While China is curbing further growth in coal demand, the country’s robust demand for electricity will maintain the reliance on coal firing. If we assume that all new demand is met by investment in gas, new nuclear and renewables then coal’s displacement will be a function of demand growth.
Displacement of coal plant by gas in the medium-term is extremely unlikely, and as markets become more competitive coal becomes more attractive as a low-cost resource from an O&M perspective. But a competitive Asia gas market would challenge this scenario, and such a market is in the embryonic development stage.

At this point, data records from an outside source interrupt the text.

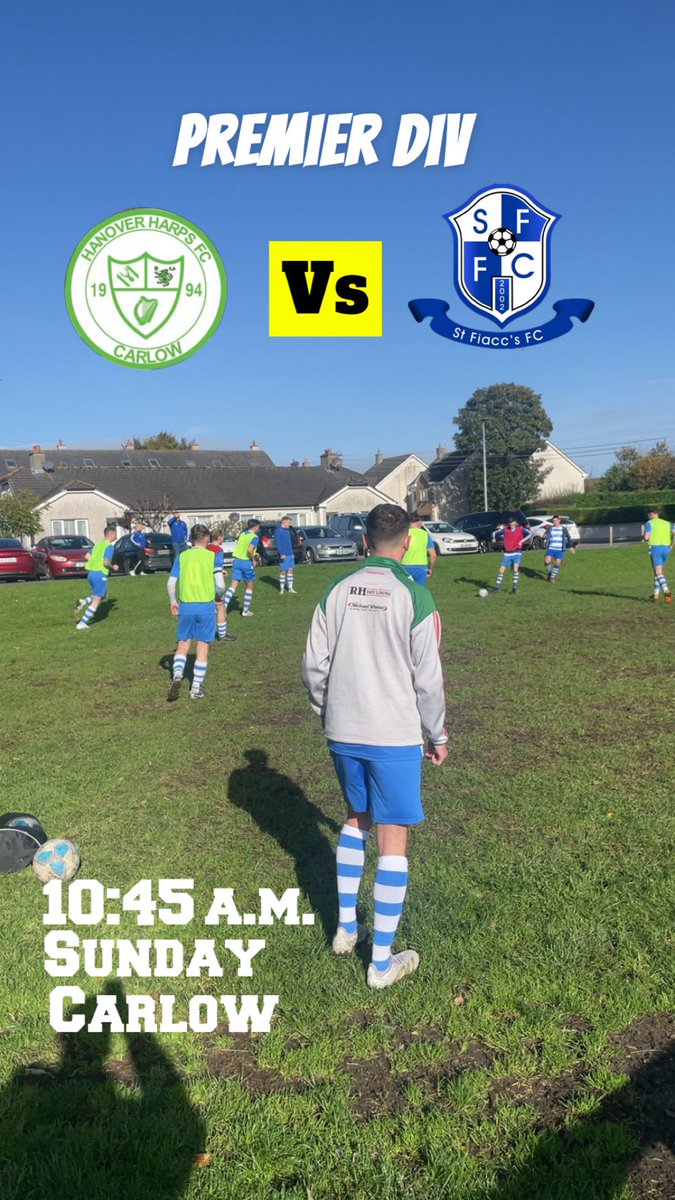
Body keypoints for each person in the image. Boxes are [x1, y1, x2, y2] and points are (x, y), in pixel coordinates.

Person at [302, 503, 448, 990]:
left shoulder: (337, 590)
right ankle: (381, 963)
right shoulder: (416, 597)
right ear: (406, 543)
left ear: (365, 540)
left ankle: (347, 929)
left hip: (343, 730)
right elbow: (428, 679)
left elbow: (312, 665)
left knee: (354, 816)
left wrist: (328, 708)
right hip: (393, 733)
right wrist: (438, 733)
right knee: (392, 835)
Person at [167, 524, 216, 701]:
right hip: (206, 606)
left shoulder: (182, 556)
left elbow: (171, 583)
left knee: (183, 644)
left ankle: (178, 674)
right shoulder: (212, 556)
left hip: (186, 606)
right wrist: (220, 596)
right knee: (202, 647)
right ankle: (195, 689)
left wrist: (173, 602)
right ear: (206, 539)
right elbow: (220, 585)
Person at [74, 526, 119, 629]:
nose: (116, 537)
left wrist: (95, 562)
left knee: (103, 595)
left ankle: (83, 602)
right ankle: (82, 623)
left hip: (91, 574)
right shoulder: (109, 546)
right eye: (115, 535)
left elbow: (87, 556)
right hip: (100, 574)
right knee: (97, 599)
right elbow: (106, 562)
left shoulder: (97, 545)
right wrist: (113, 567)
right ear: (111, 534)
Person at [221, 519, 260, 621]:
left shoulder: (243, 534)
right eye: (258, 527)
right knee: (249, 585)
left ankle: (224, 605)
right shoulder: (255, 537)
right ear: (255, 527)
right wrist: (253, 559)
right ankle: (245, 611)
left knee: (234, 584)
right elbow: (249, 549)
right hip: (246, 562)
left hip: (237, 561)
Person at [206, 528, 237, 642]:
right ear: (219, 537)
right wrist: (220, 572)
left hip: (205, 580)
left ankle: (203, 632)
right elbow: (217, 566)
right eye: (222, 536)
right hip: (215, 580)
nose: (223, 538)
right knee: (220, 606)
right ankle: (222, 635)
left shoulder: (206, 548)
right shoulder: (218, 550)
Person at [492, 515, 531, 593]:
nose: (511, 524)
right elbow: (494, 533)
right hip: (507, 553)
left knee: (515, 568)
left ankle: (514, 588)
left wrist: (521, 541)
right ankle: (497, 587)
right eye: (510, 523)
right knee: (501, 569)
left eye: (512, 522)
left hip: (517, 552)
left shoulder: (520, 529)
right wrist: (493, 538)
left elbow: (530, 533)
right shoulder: (505, 530)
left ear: (515, 523)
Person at [644, 507, 675, 602]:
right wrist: (671, 546)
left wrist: (645, 536)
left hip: (655, 548)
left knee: (658, 572)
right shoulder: (668, 523)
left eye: (648, 514)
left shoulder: (649, 523)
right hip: (666, 549)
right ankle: (656, 594)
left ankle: (666, 591)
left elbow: (646, 537)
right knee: (658, 571)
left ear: (651, 514)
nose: (648, 516)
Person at [402, 511, 436, 587]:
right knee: (419, 592)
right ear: (419, 522)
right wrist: (430, 568)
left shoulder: (403, 534)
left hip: (405, 567)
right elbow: (433, 555)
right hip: (421, 567)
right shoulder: (425, 535)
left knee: (406, 591)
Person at [544, 515, 575, 583]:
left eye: (556, 520)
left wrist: (571, 547)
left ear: (559, 520)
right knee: (547, 561)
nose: (555, 522)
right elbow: (545, 534)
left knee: (558, 562)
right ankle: (549, 573)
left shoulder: (563, 529)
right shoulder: (550, 528)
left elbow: (568, 538)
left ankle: (552, 577)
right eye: (554, 520)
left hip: (560, 549)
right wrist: (545, 535)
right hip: (551, 548)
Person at [274, 516, 296, 594]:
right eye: (289, 522)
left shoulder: (287, 530)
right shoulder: (278, 530)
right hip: (284, 554)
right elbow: (278, 543)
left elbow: (289, 543)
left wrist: (292, 553)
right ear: (284, 521)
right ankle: (282, 589)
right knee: (283, 571)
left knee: (291, 570)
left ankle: (290, 588)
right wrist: (281, 553)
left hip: (290, 554)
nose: (290, 524)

By the end of 2018, Singapore’s LNG send-out capacity will exceed domestic requirements, with a secondary gas market also currently being developed with an expected launch in 2019. Add in a competitive gas supply market in Japan since April 2017 and competition between Singapore and Japan to be Asia’s gas hub and the development of gas-on-gas pricing early in the next decade becomes feasible. And if the price of carbon were to increase towards $20-30/tonne then the case for gas in the generation mix would be further economically secured. But maybe this is wishful thinking.
*Jeremy Wilcox is managing director of the Energy Partnership, an independent Thailand-based energy and environment consulting firm.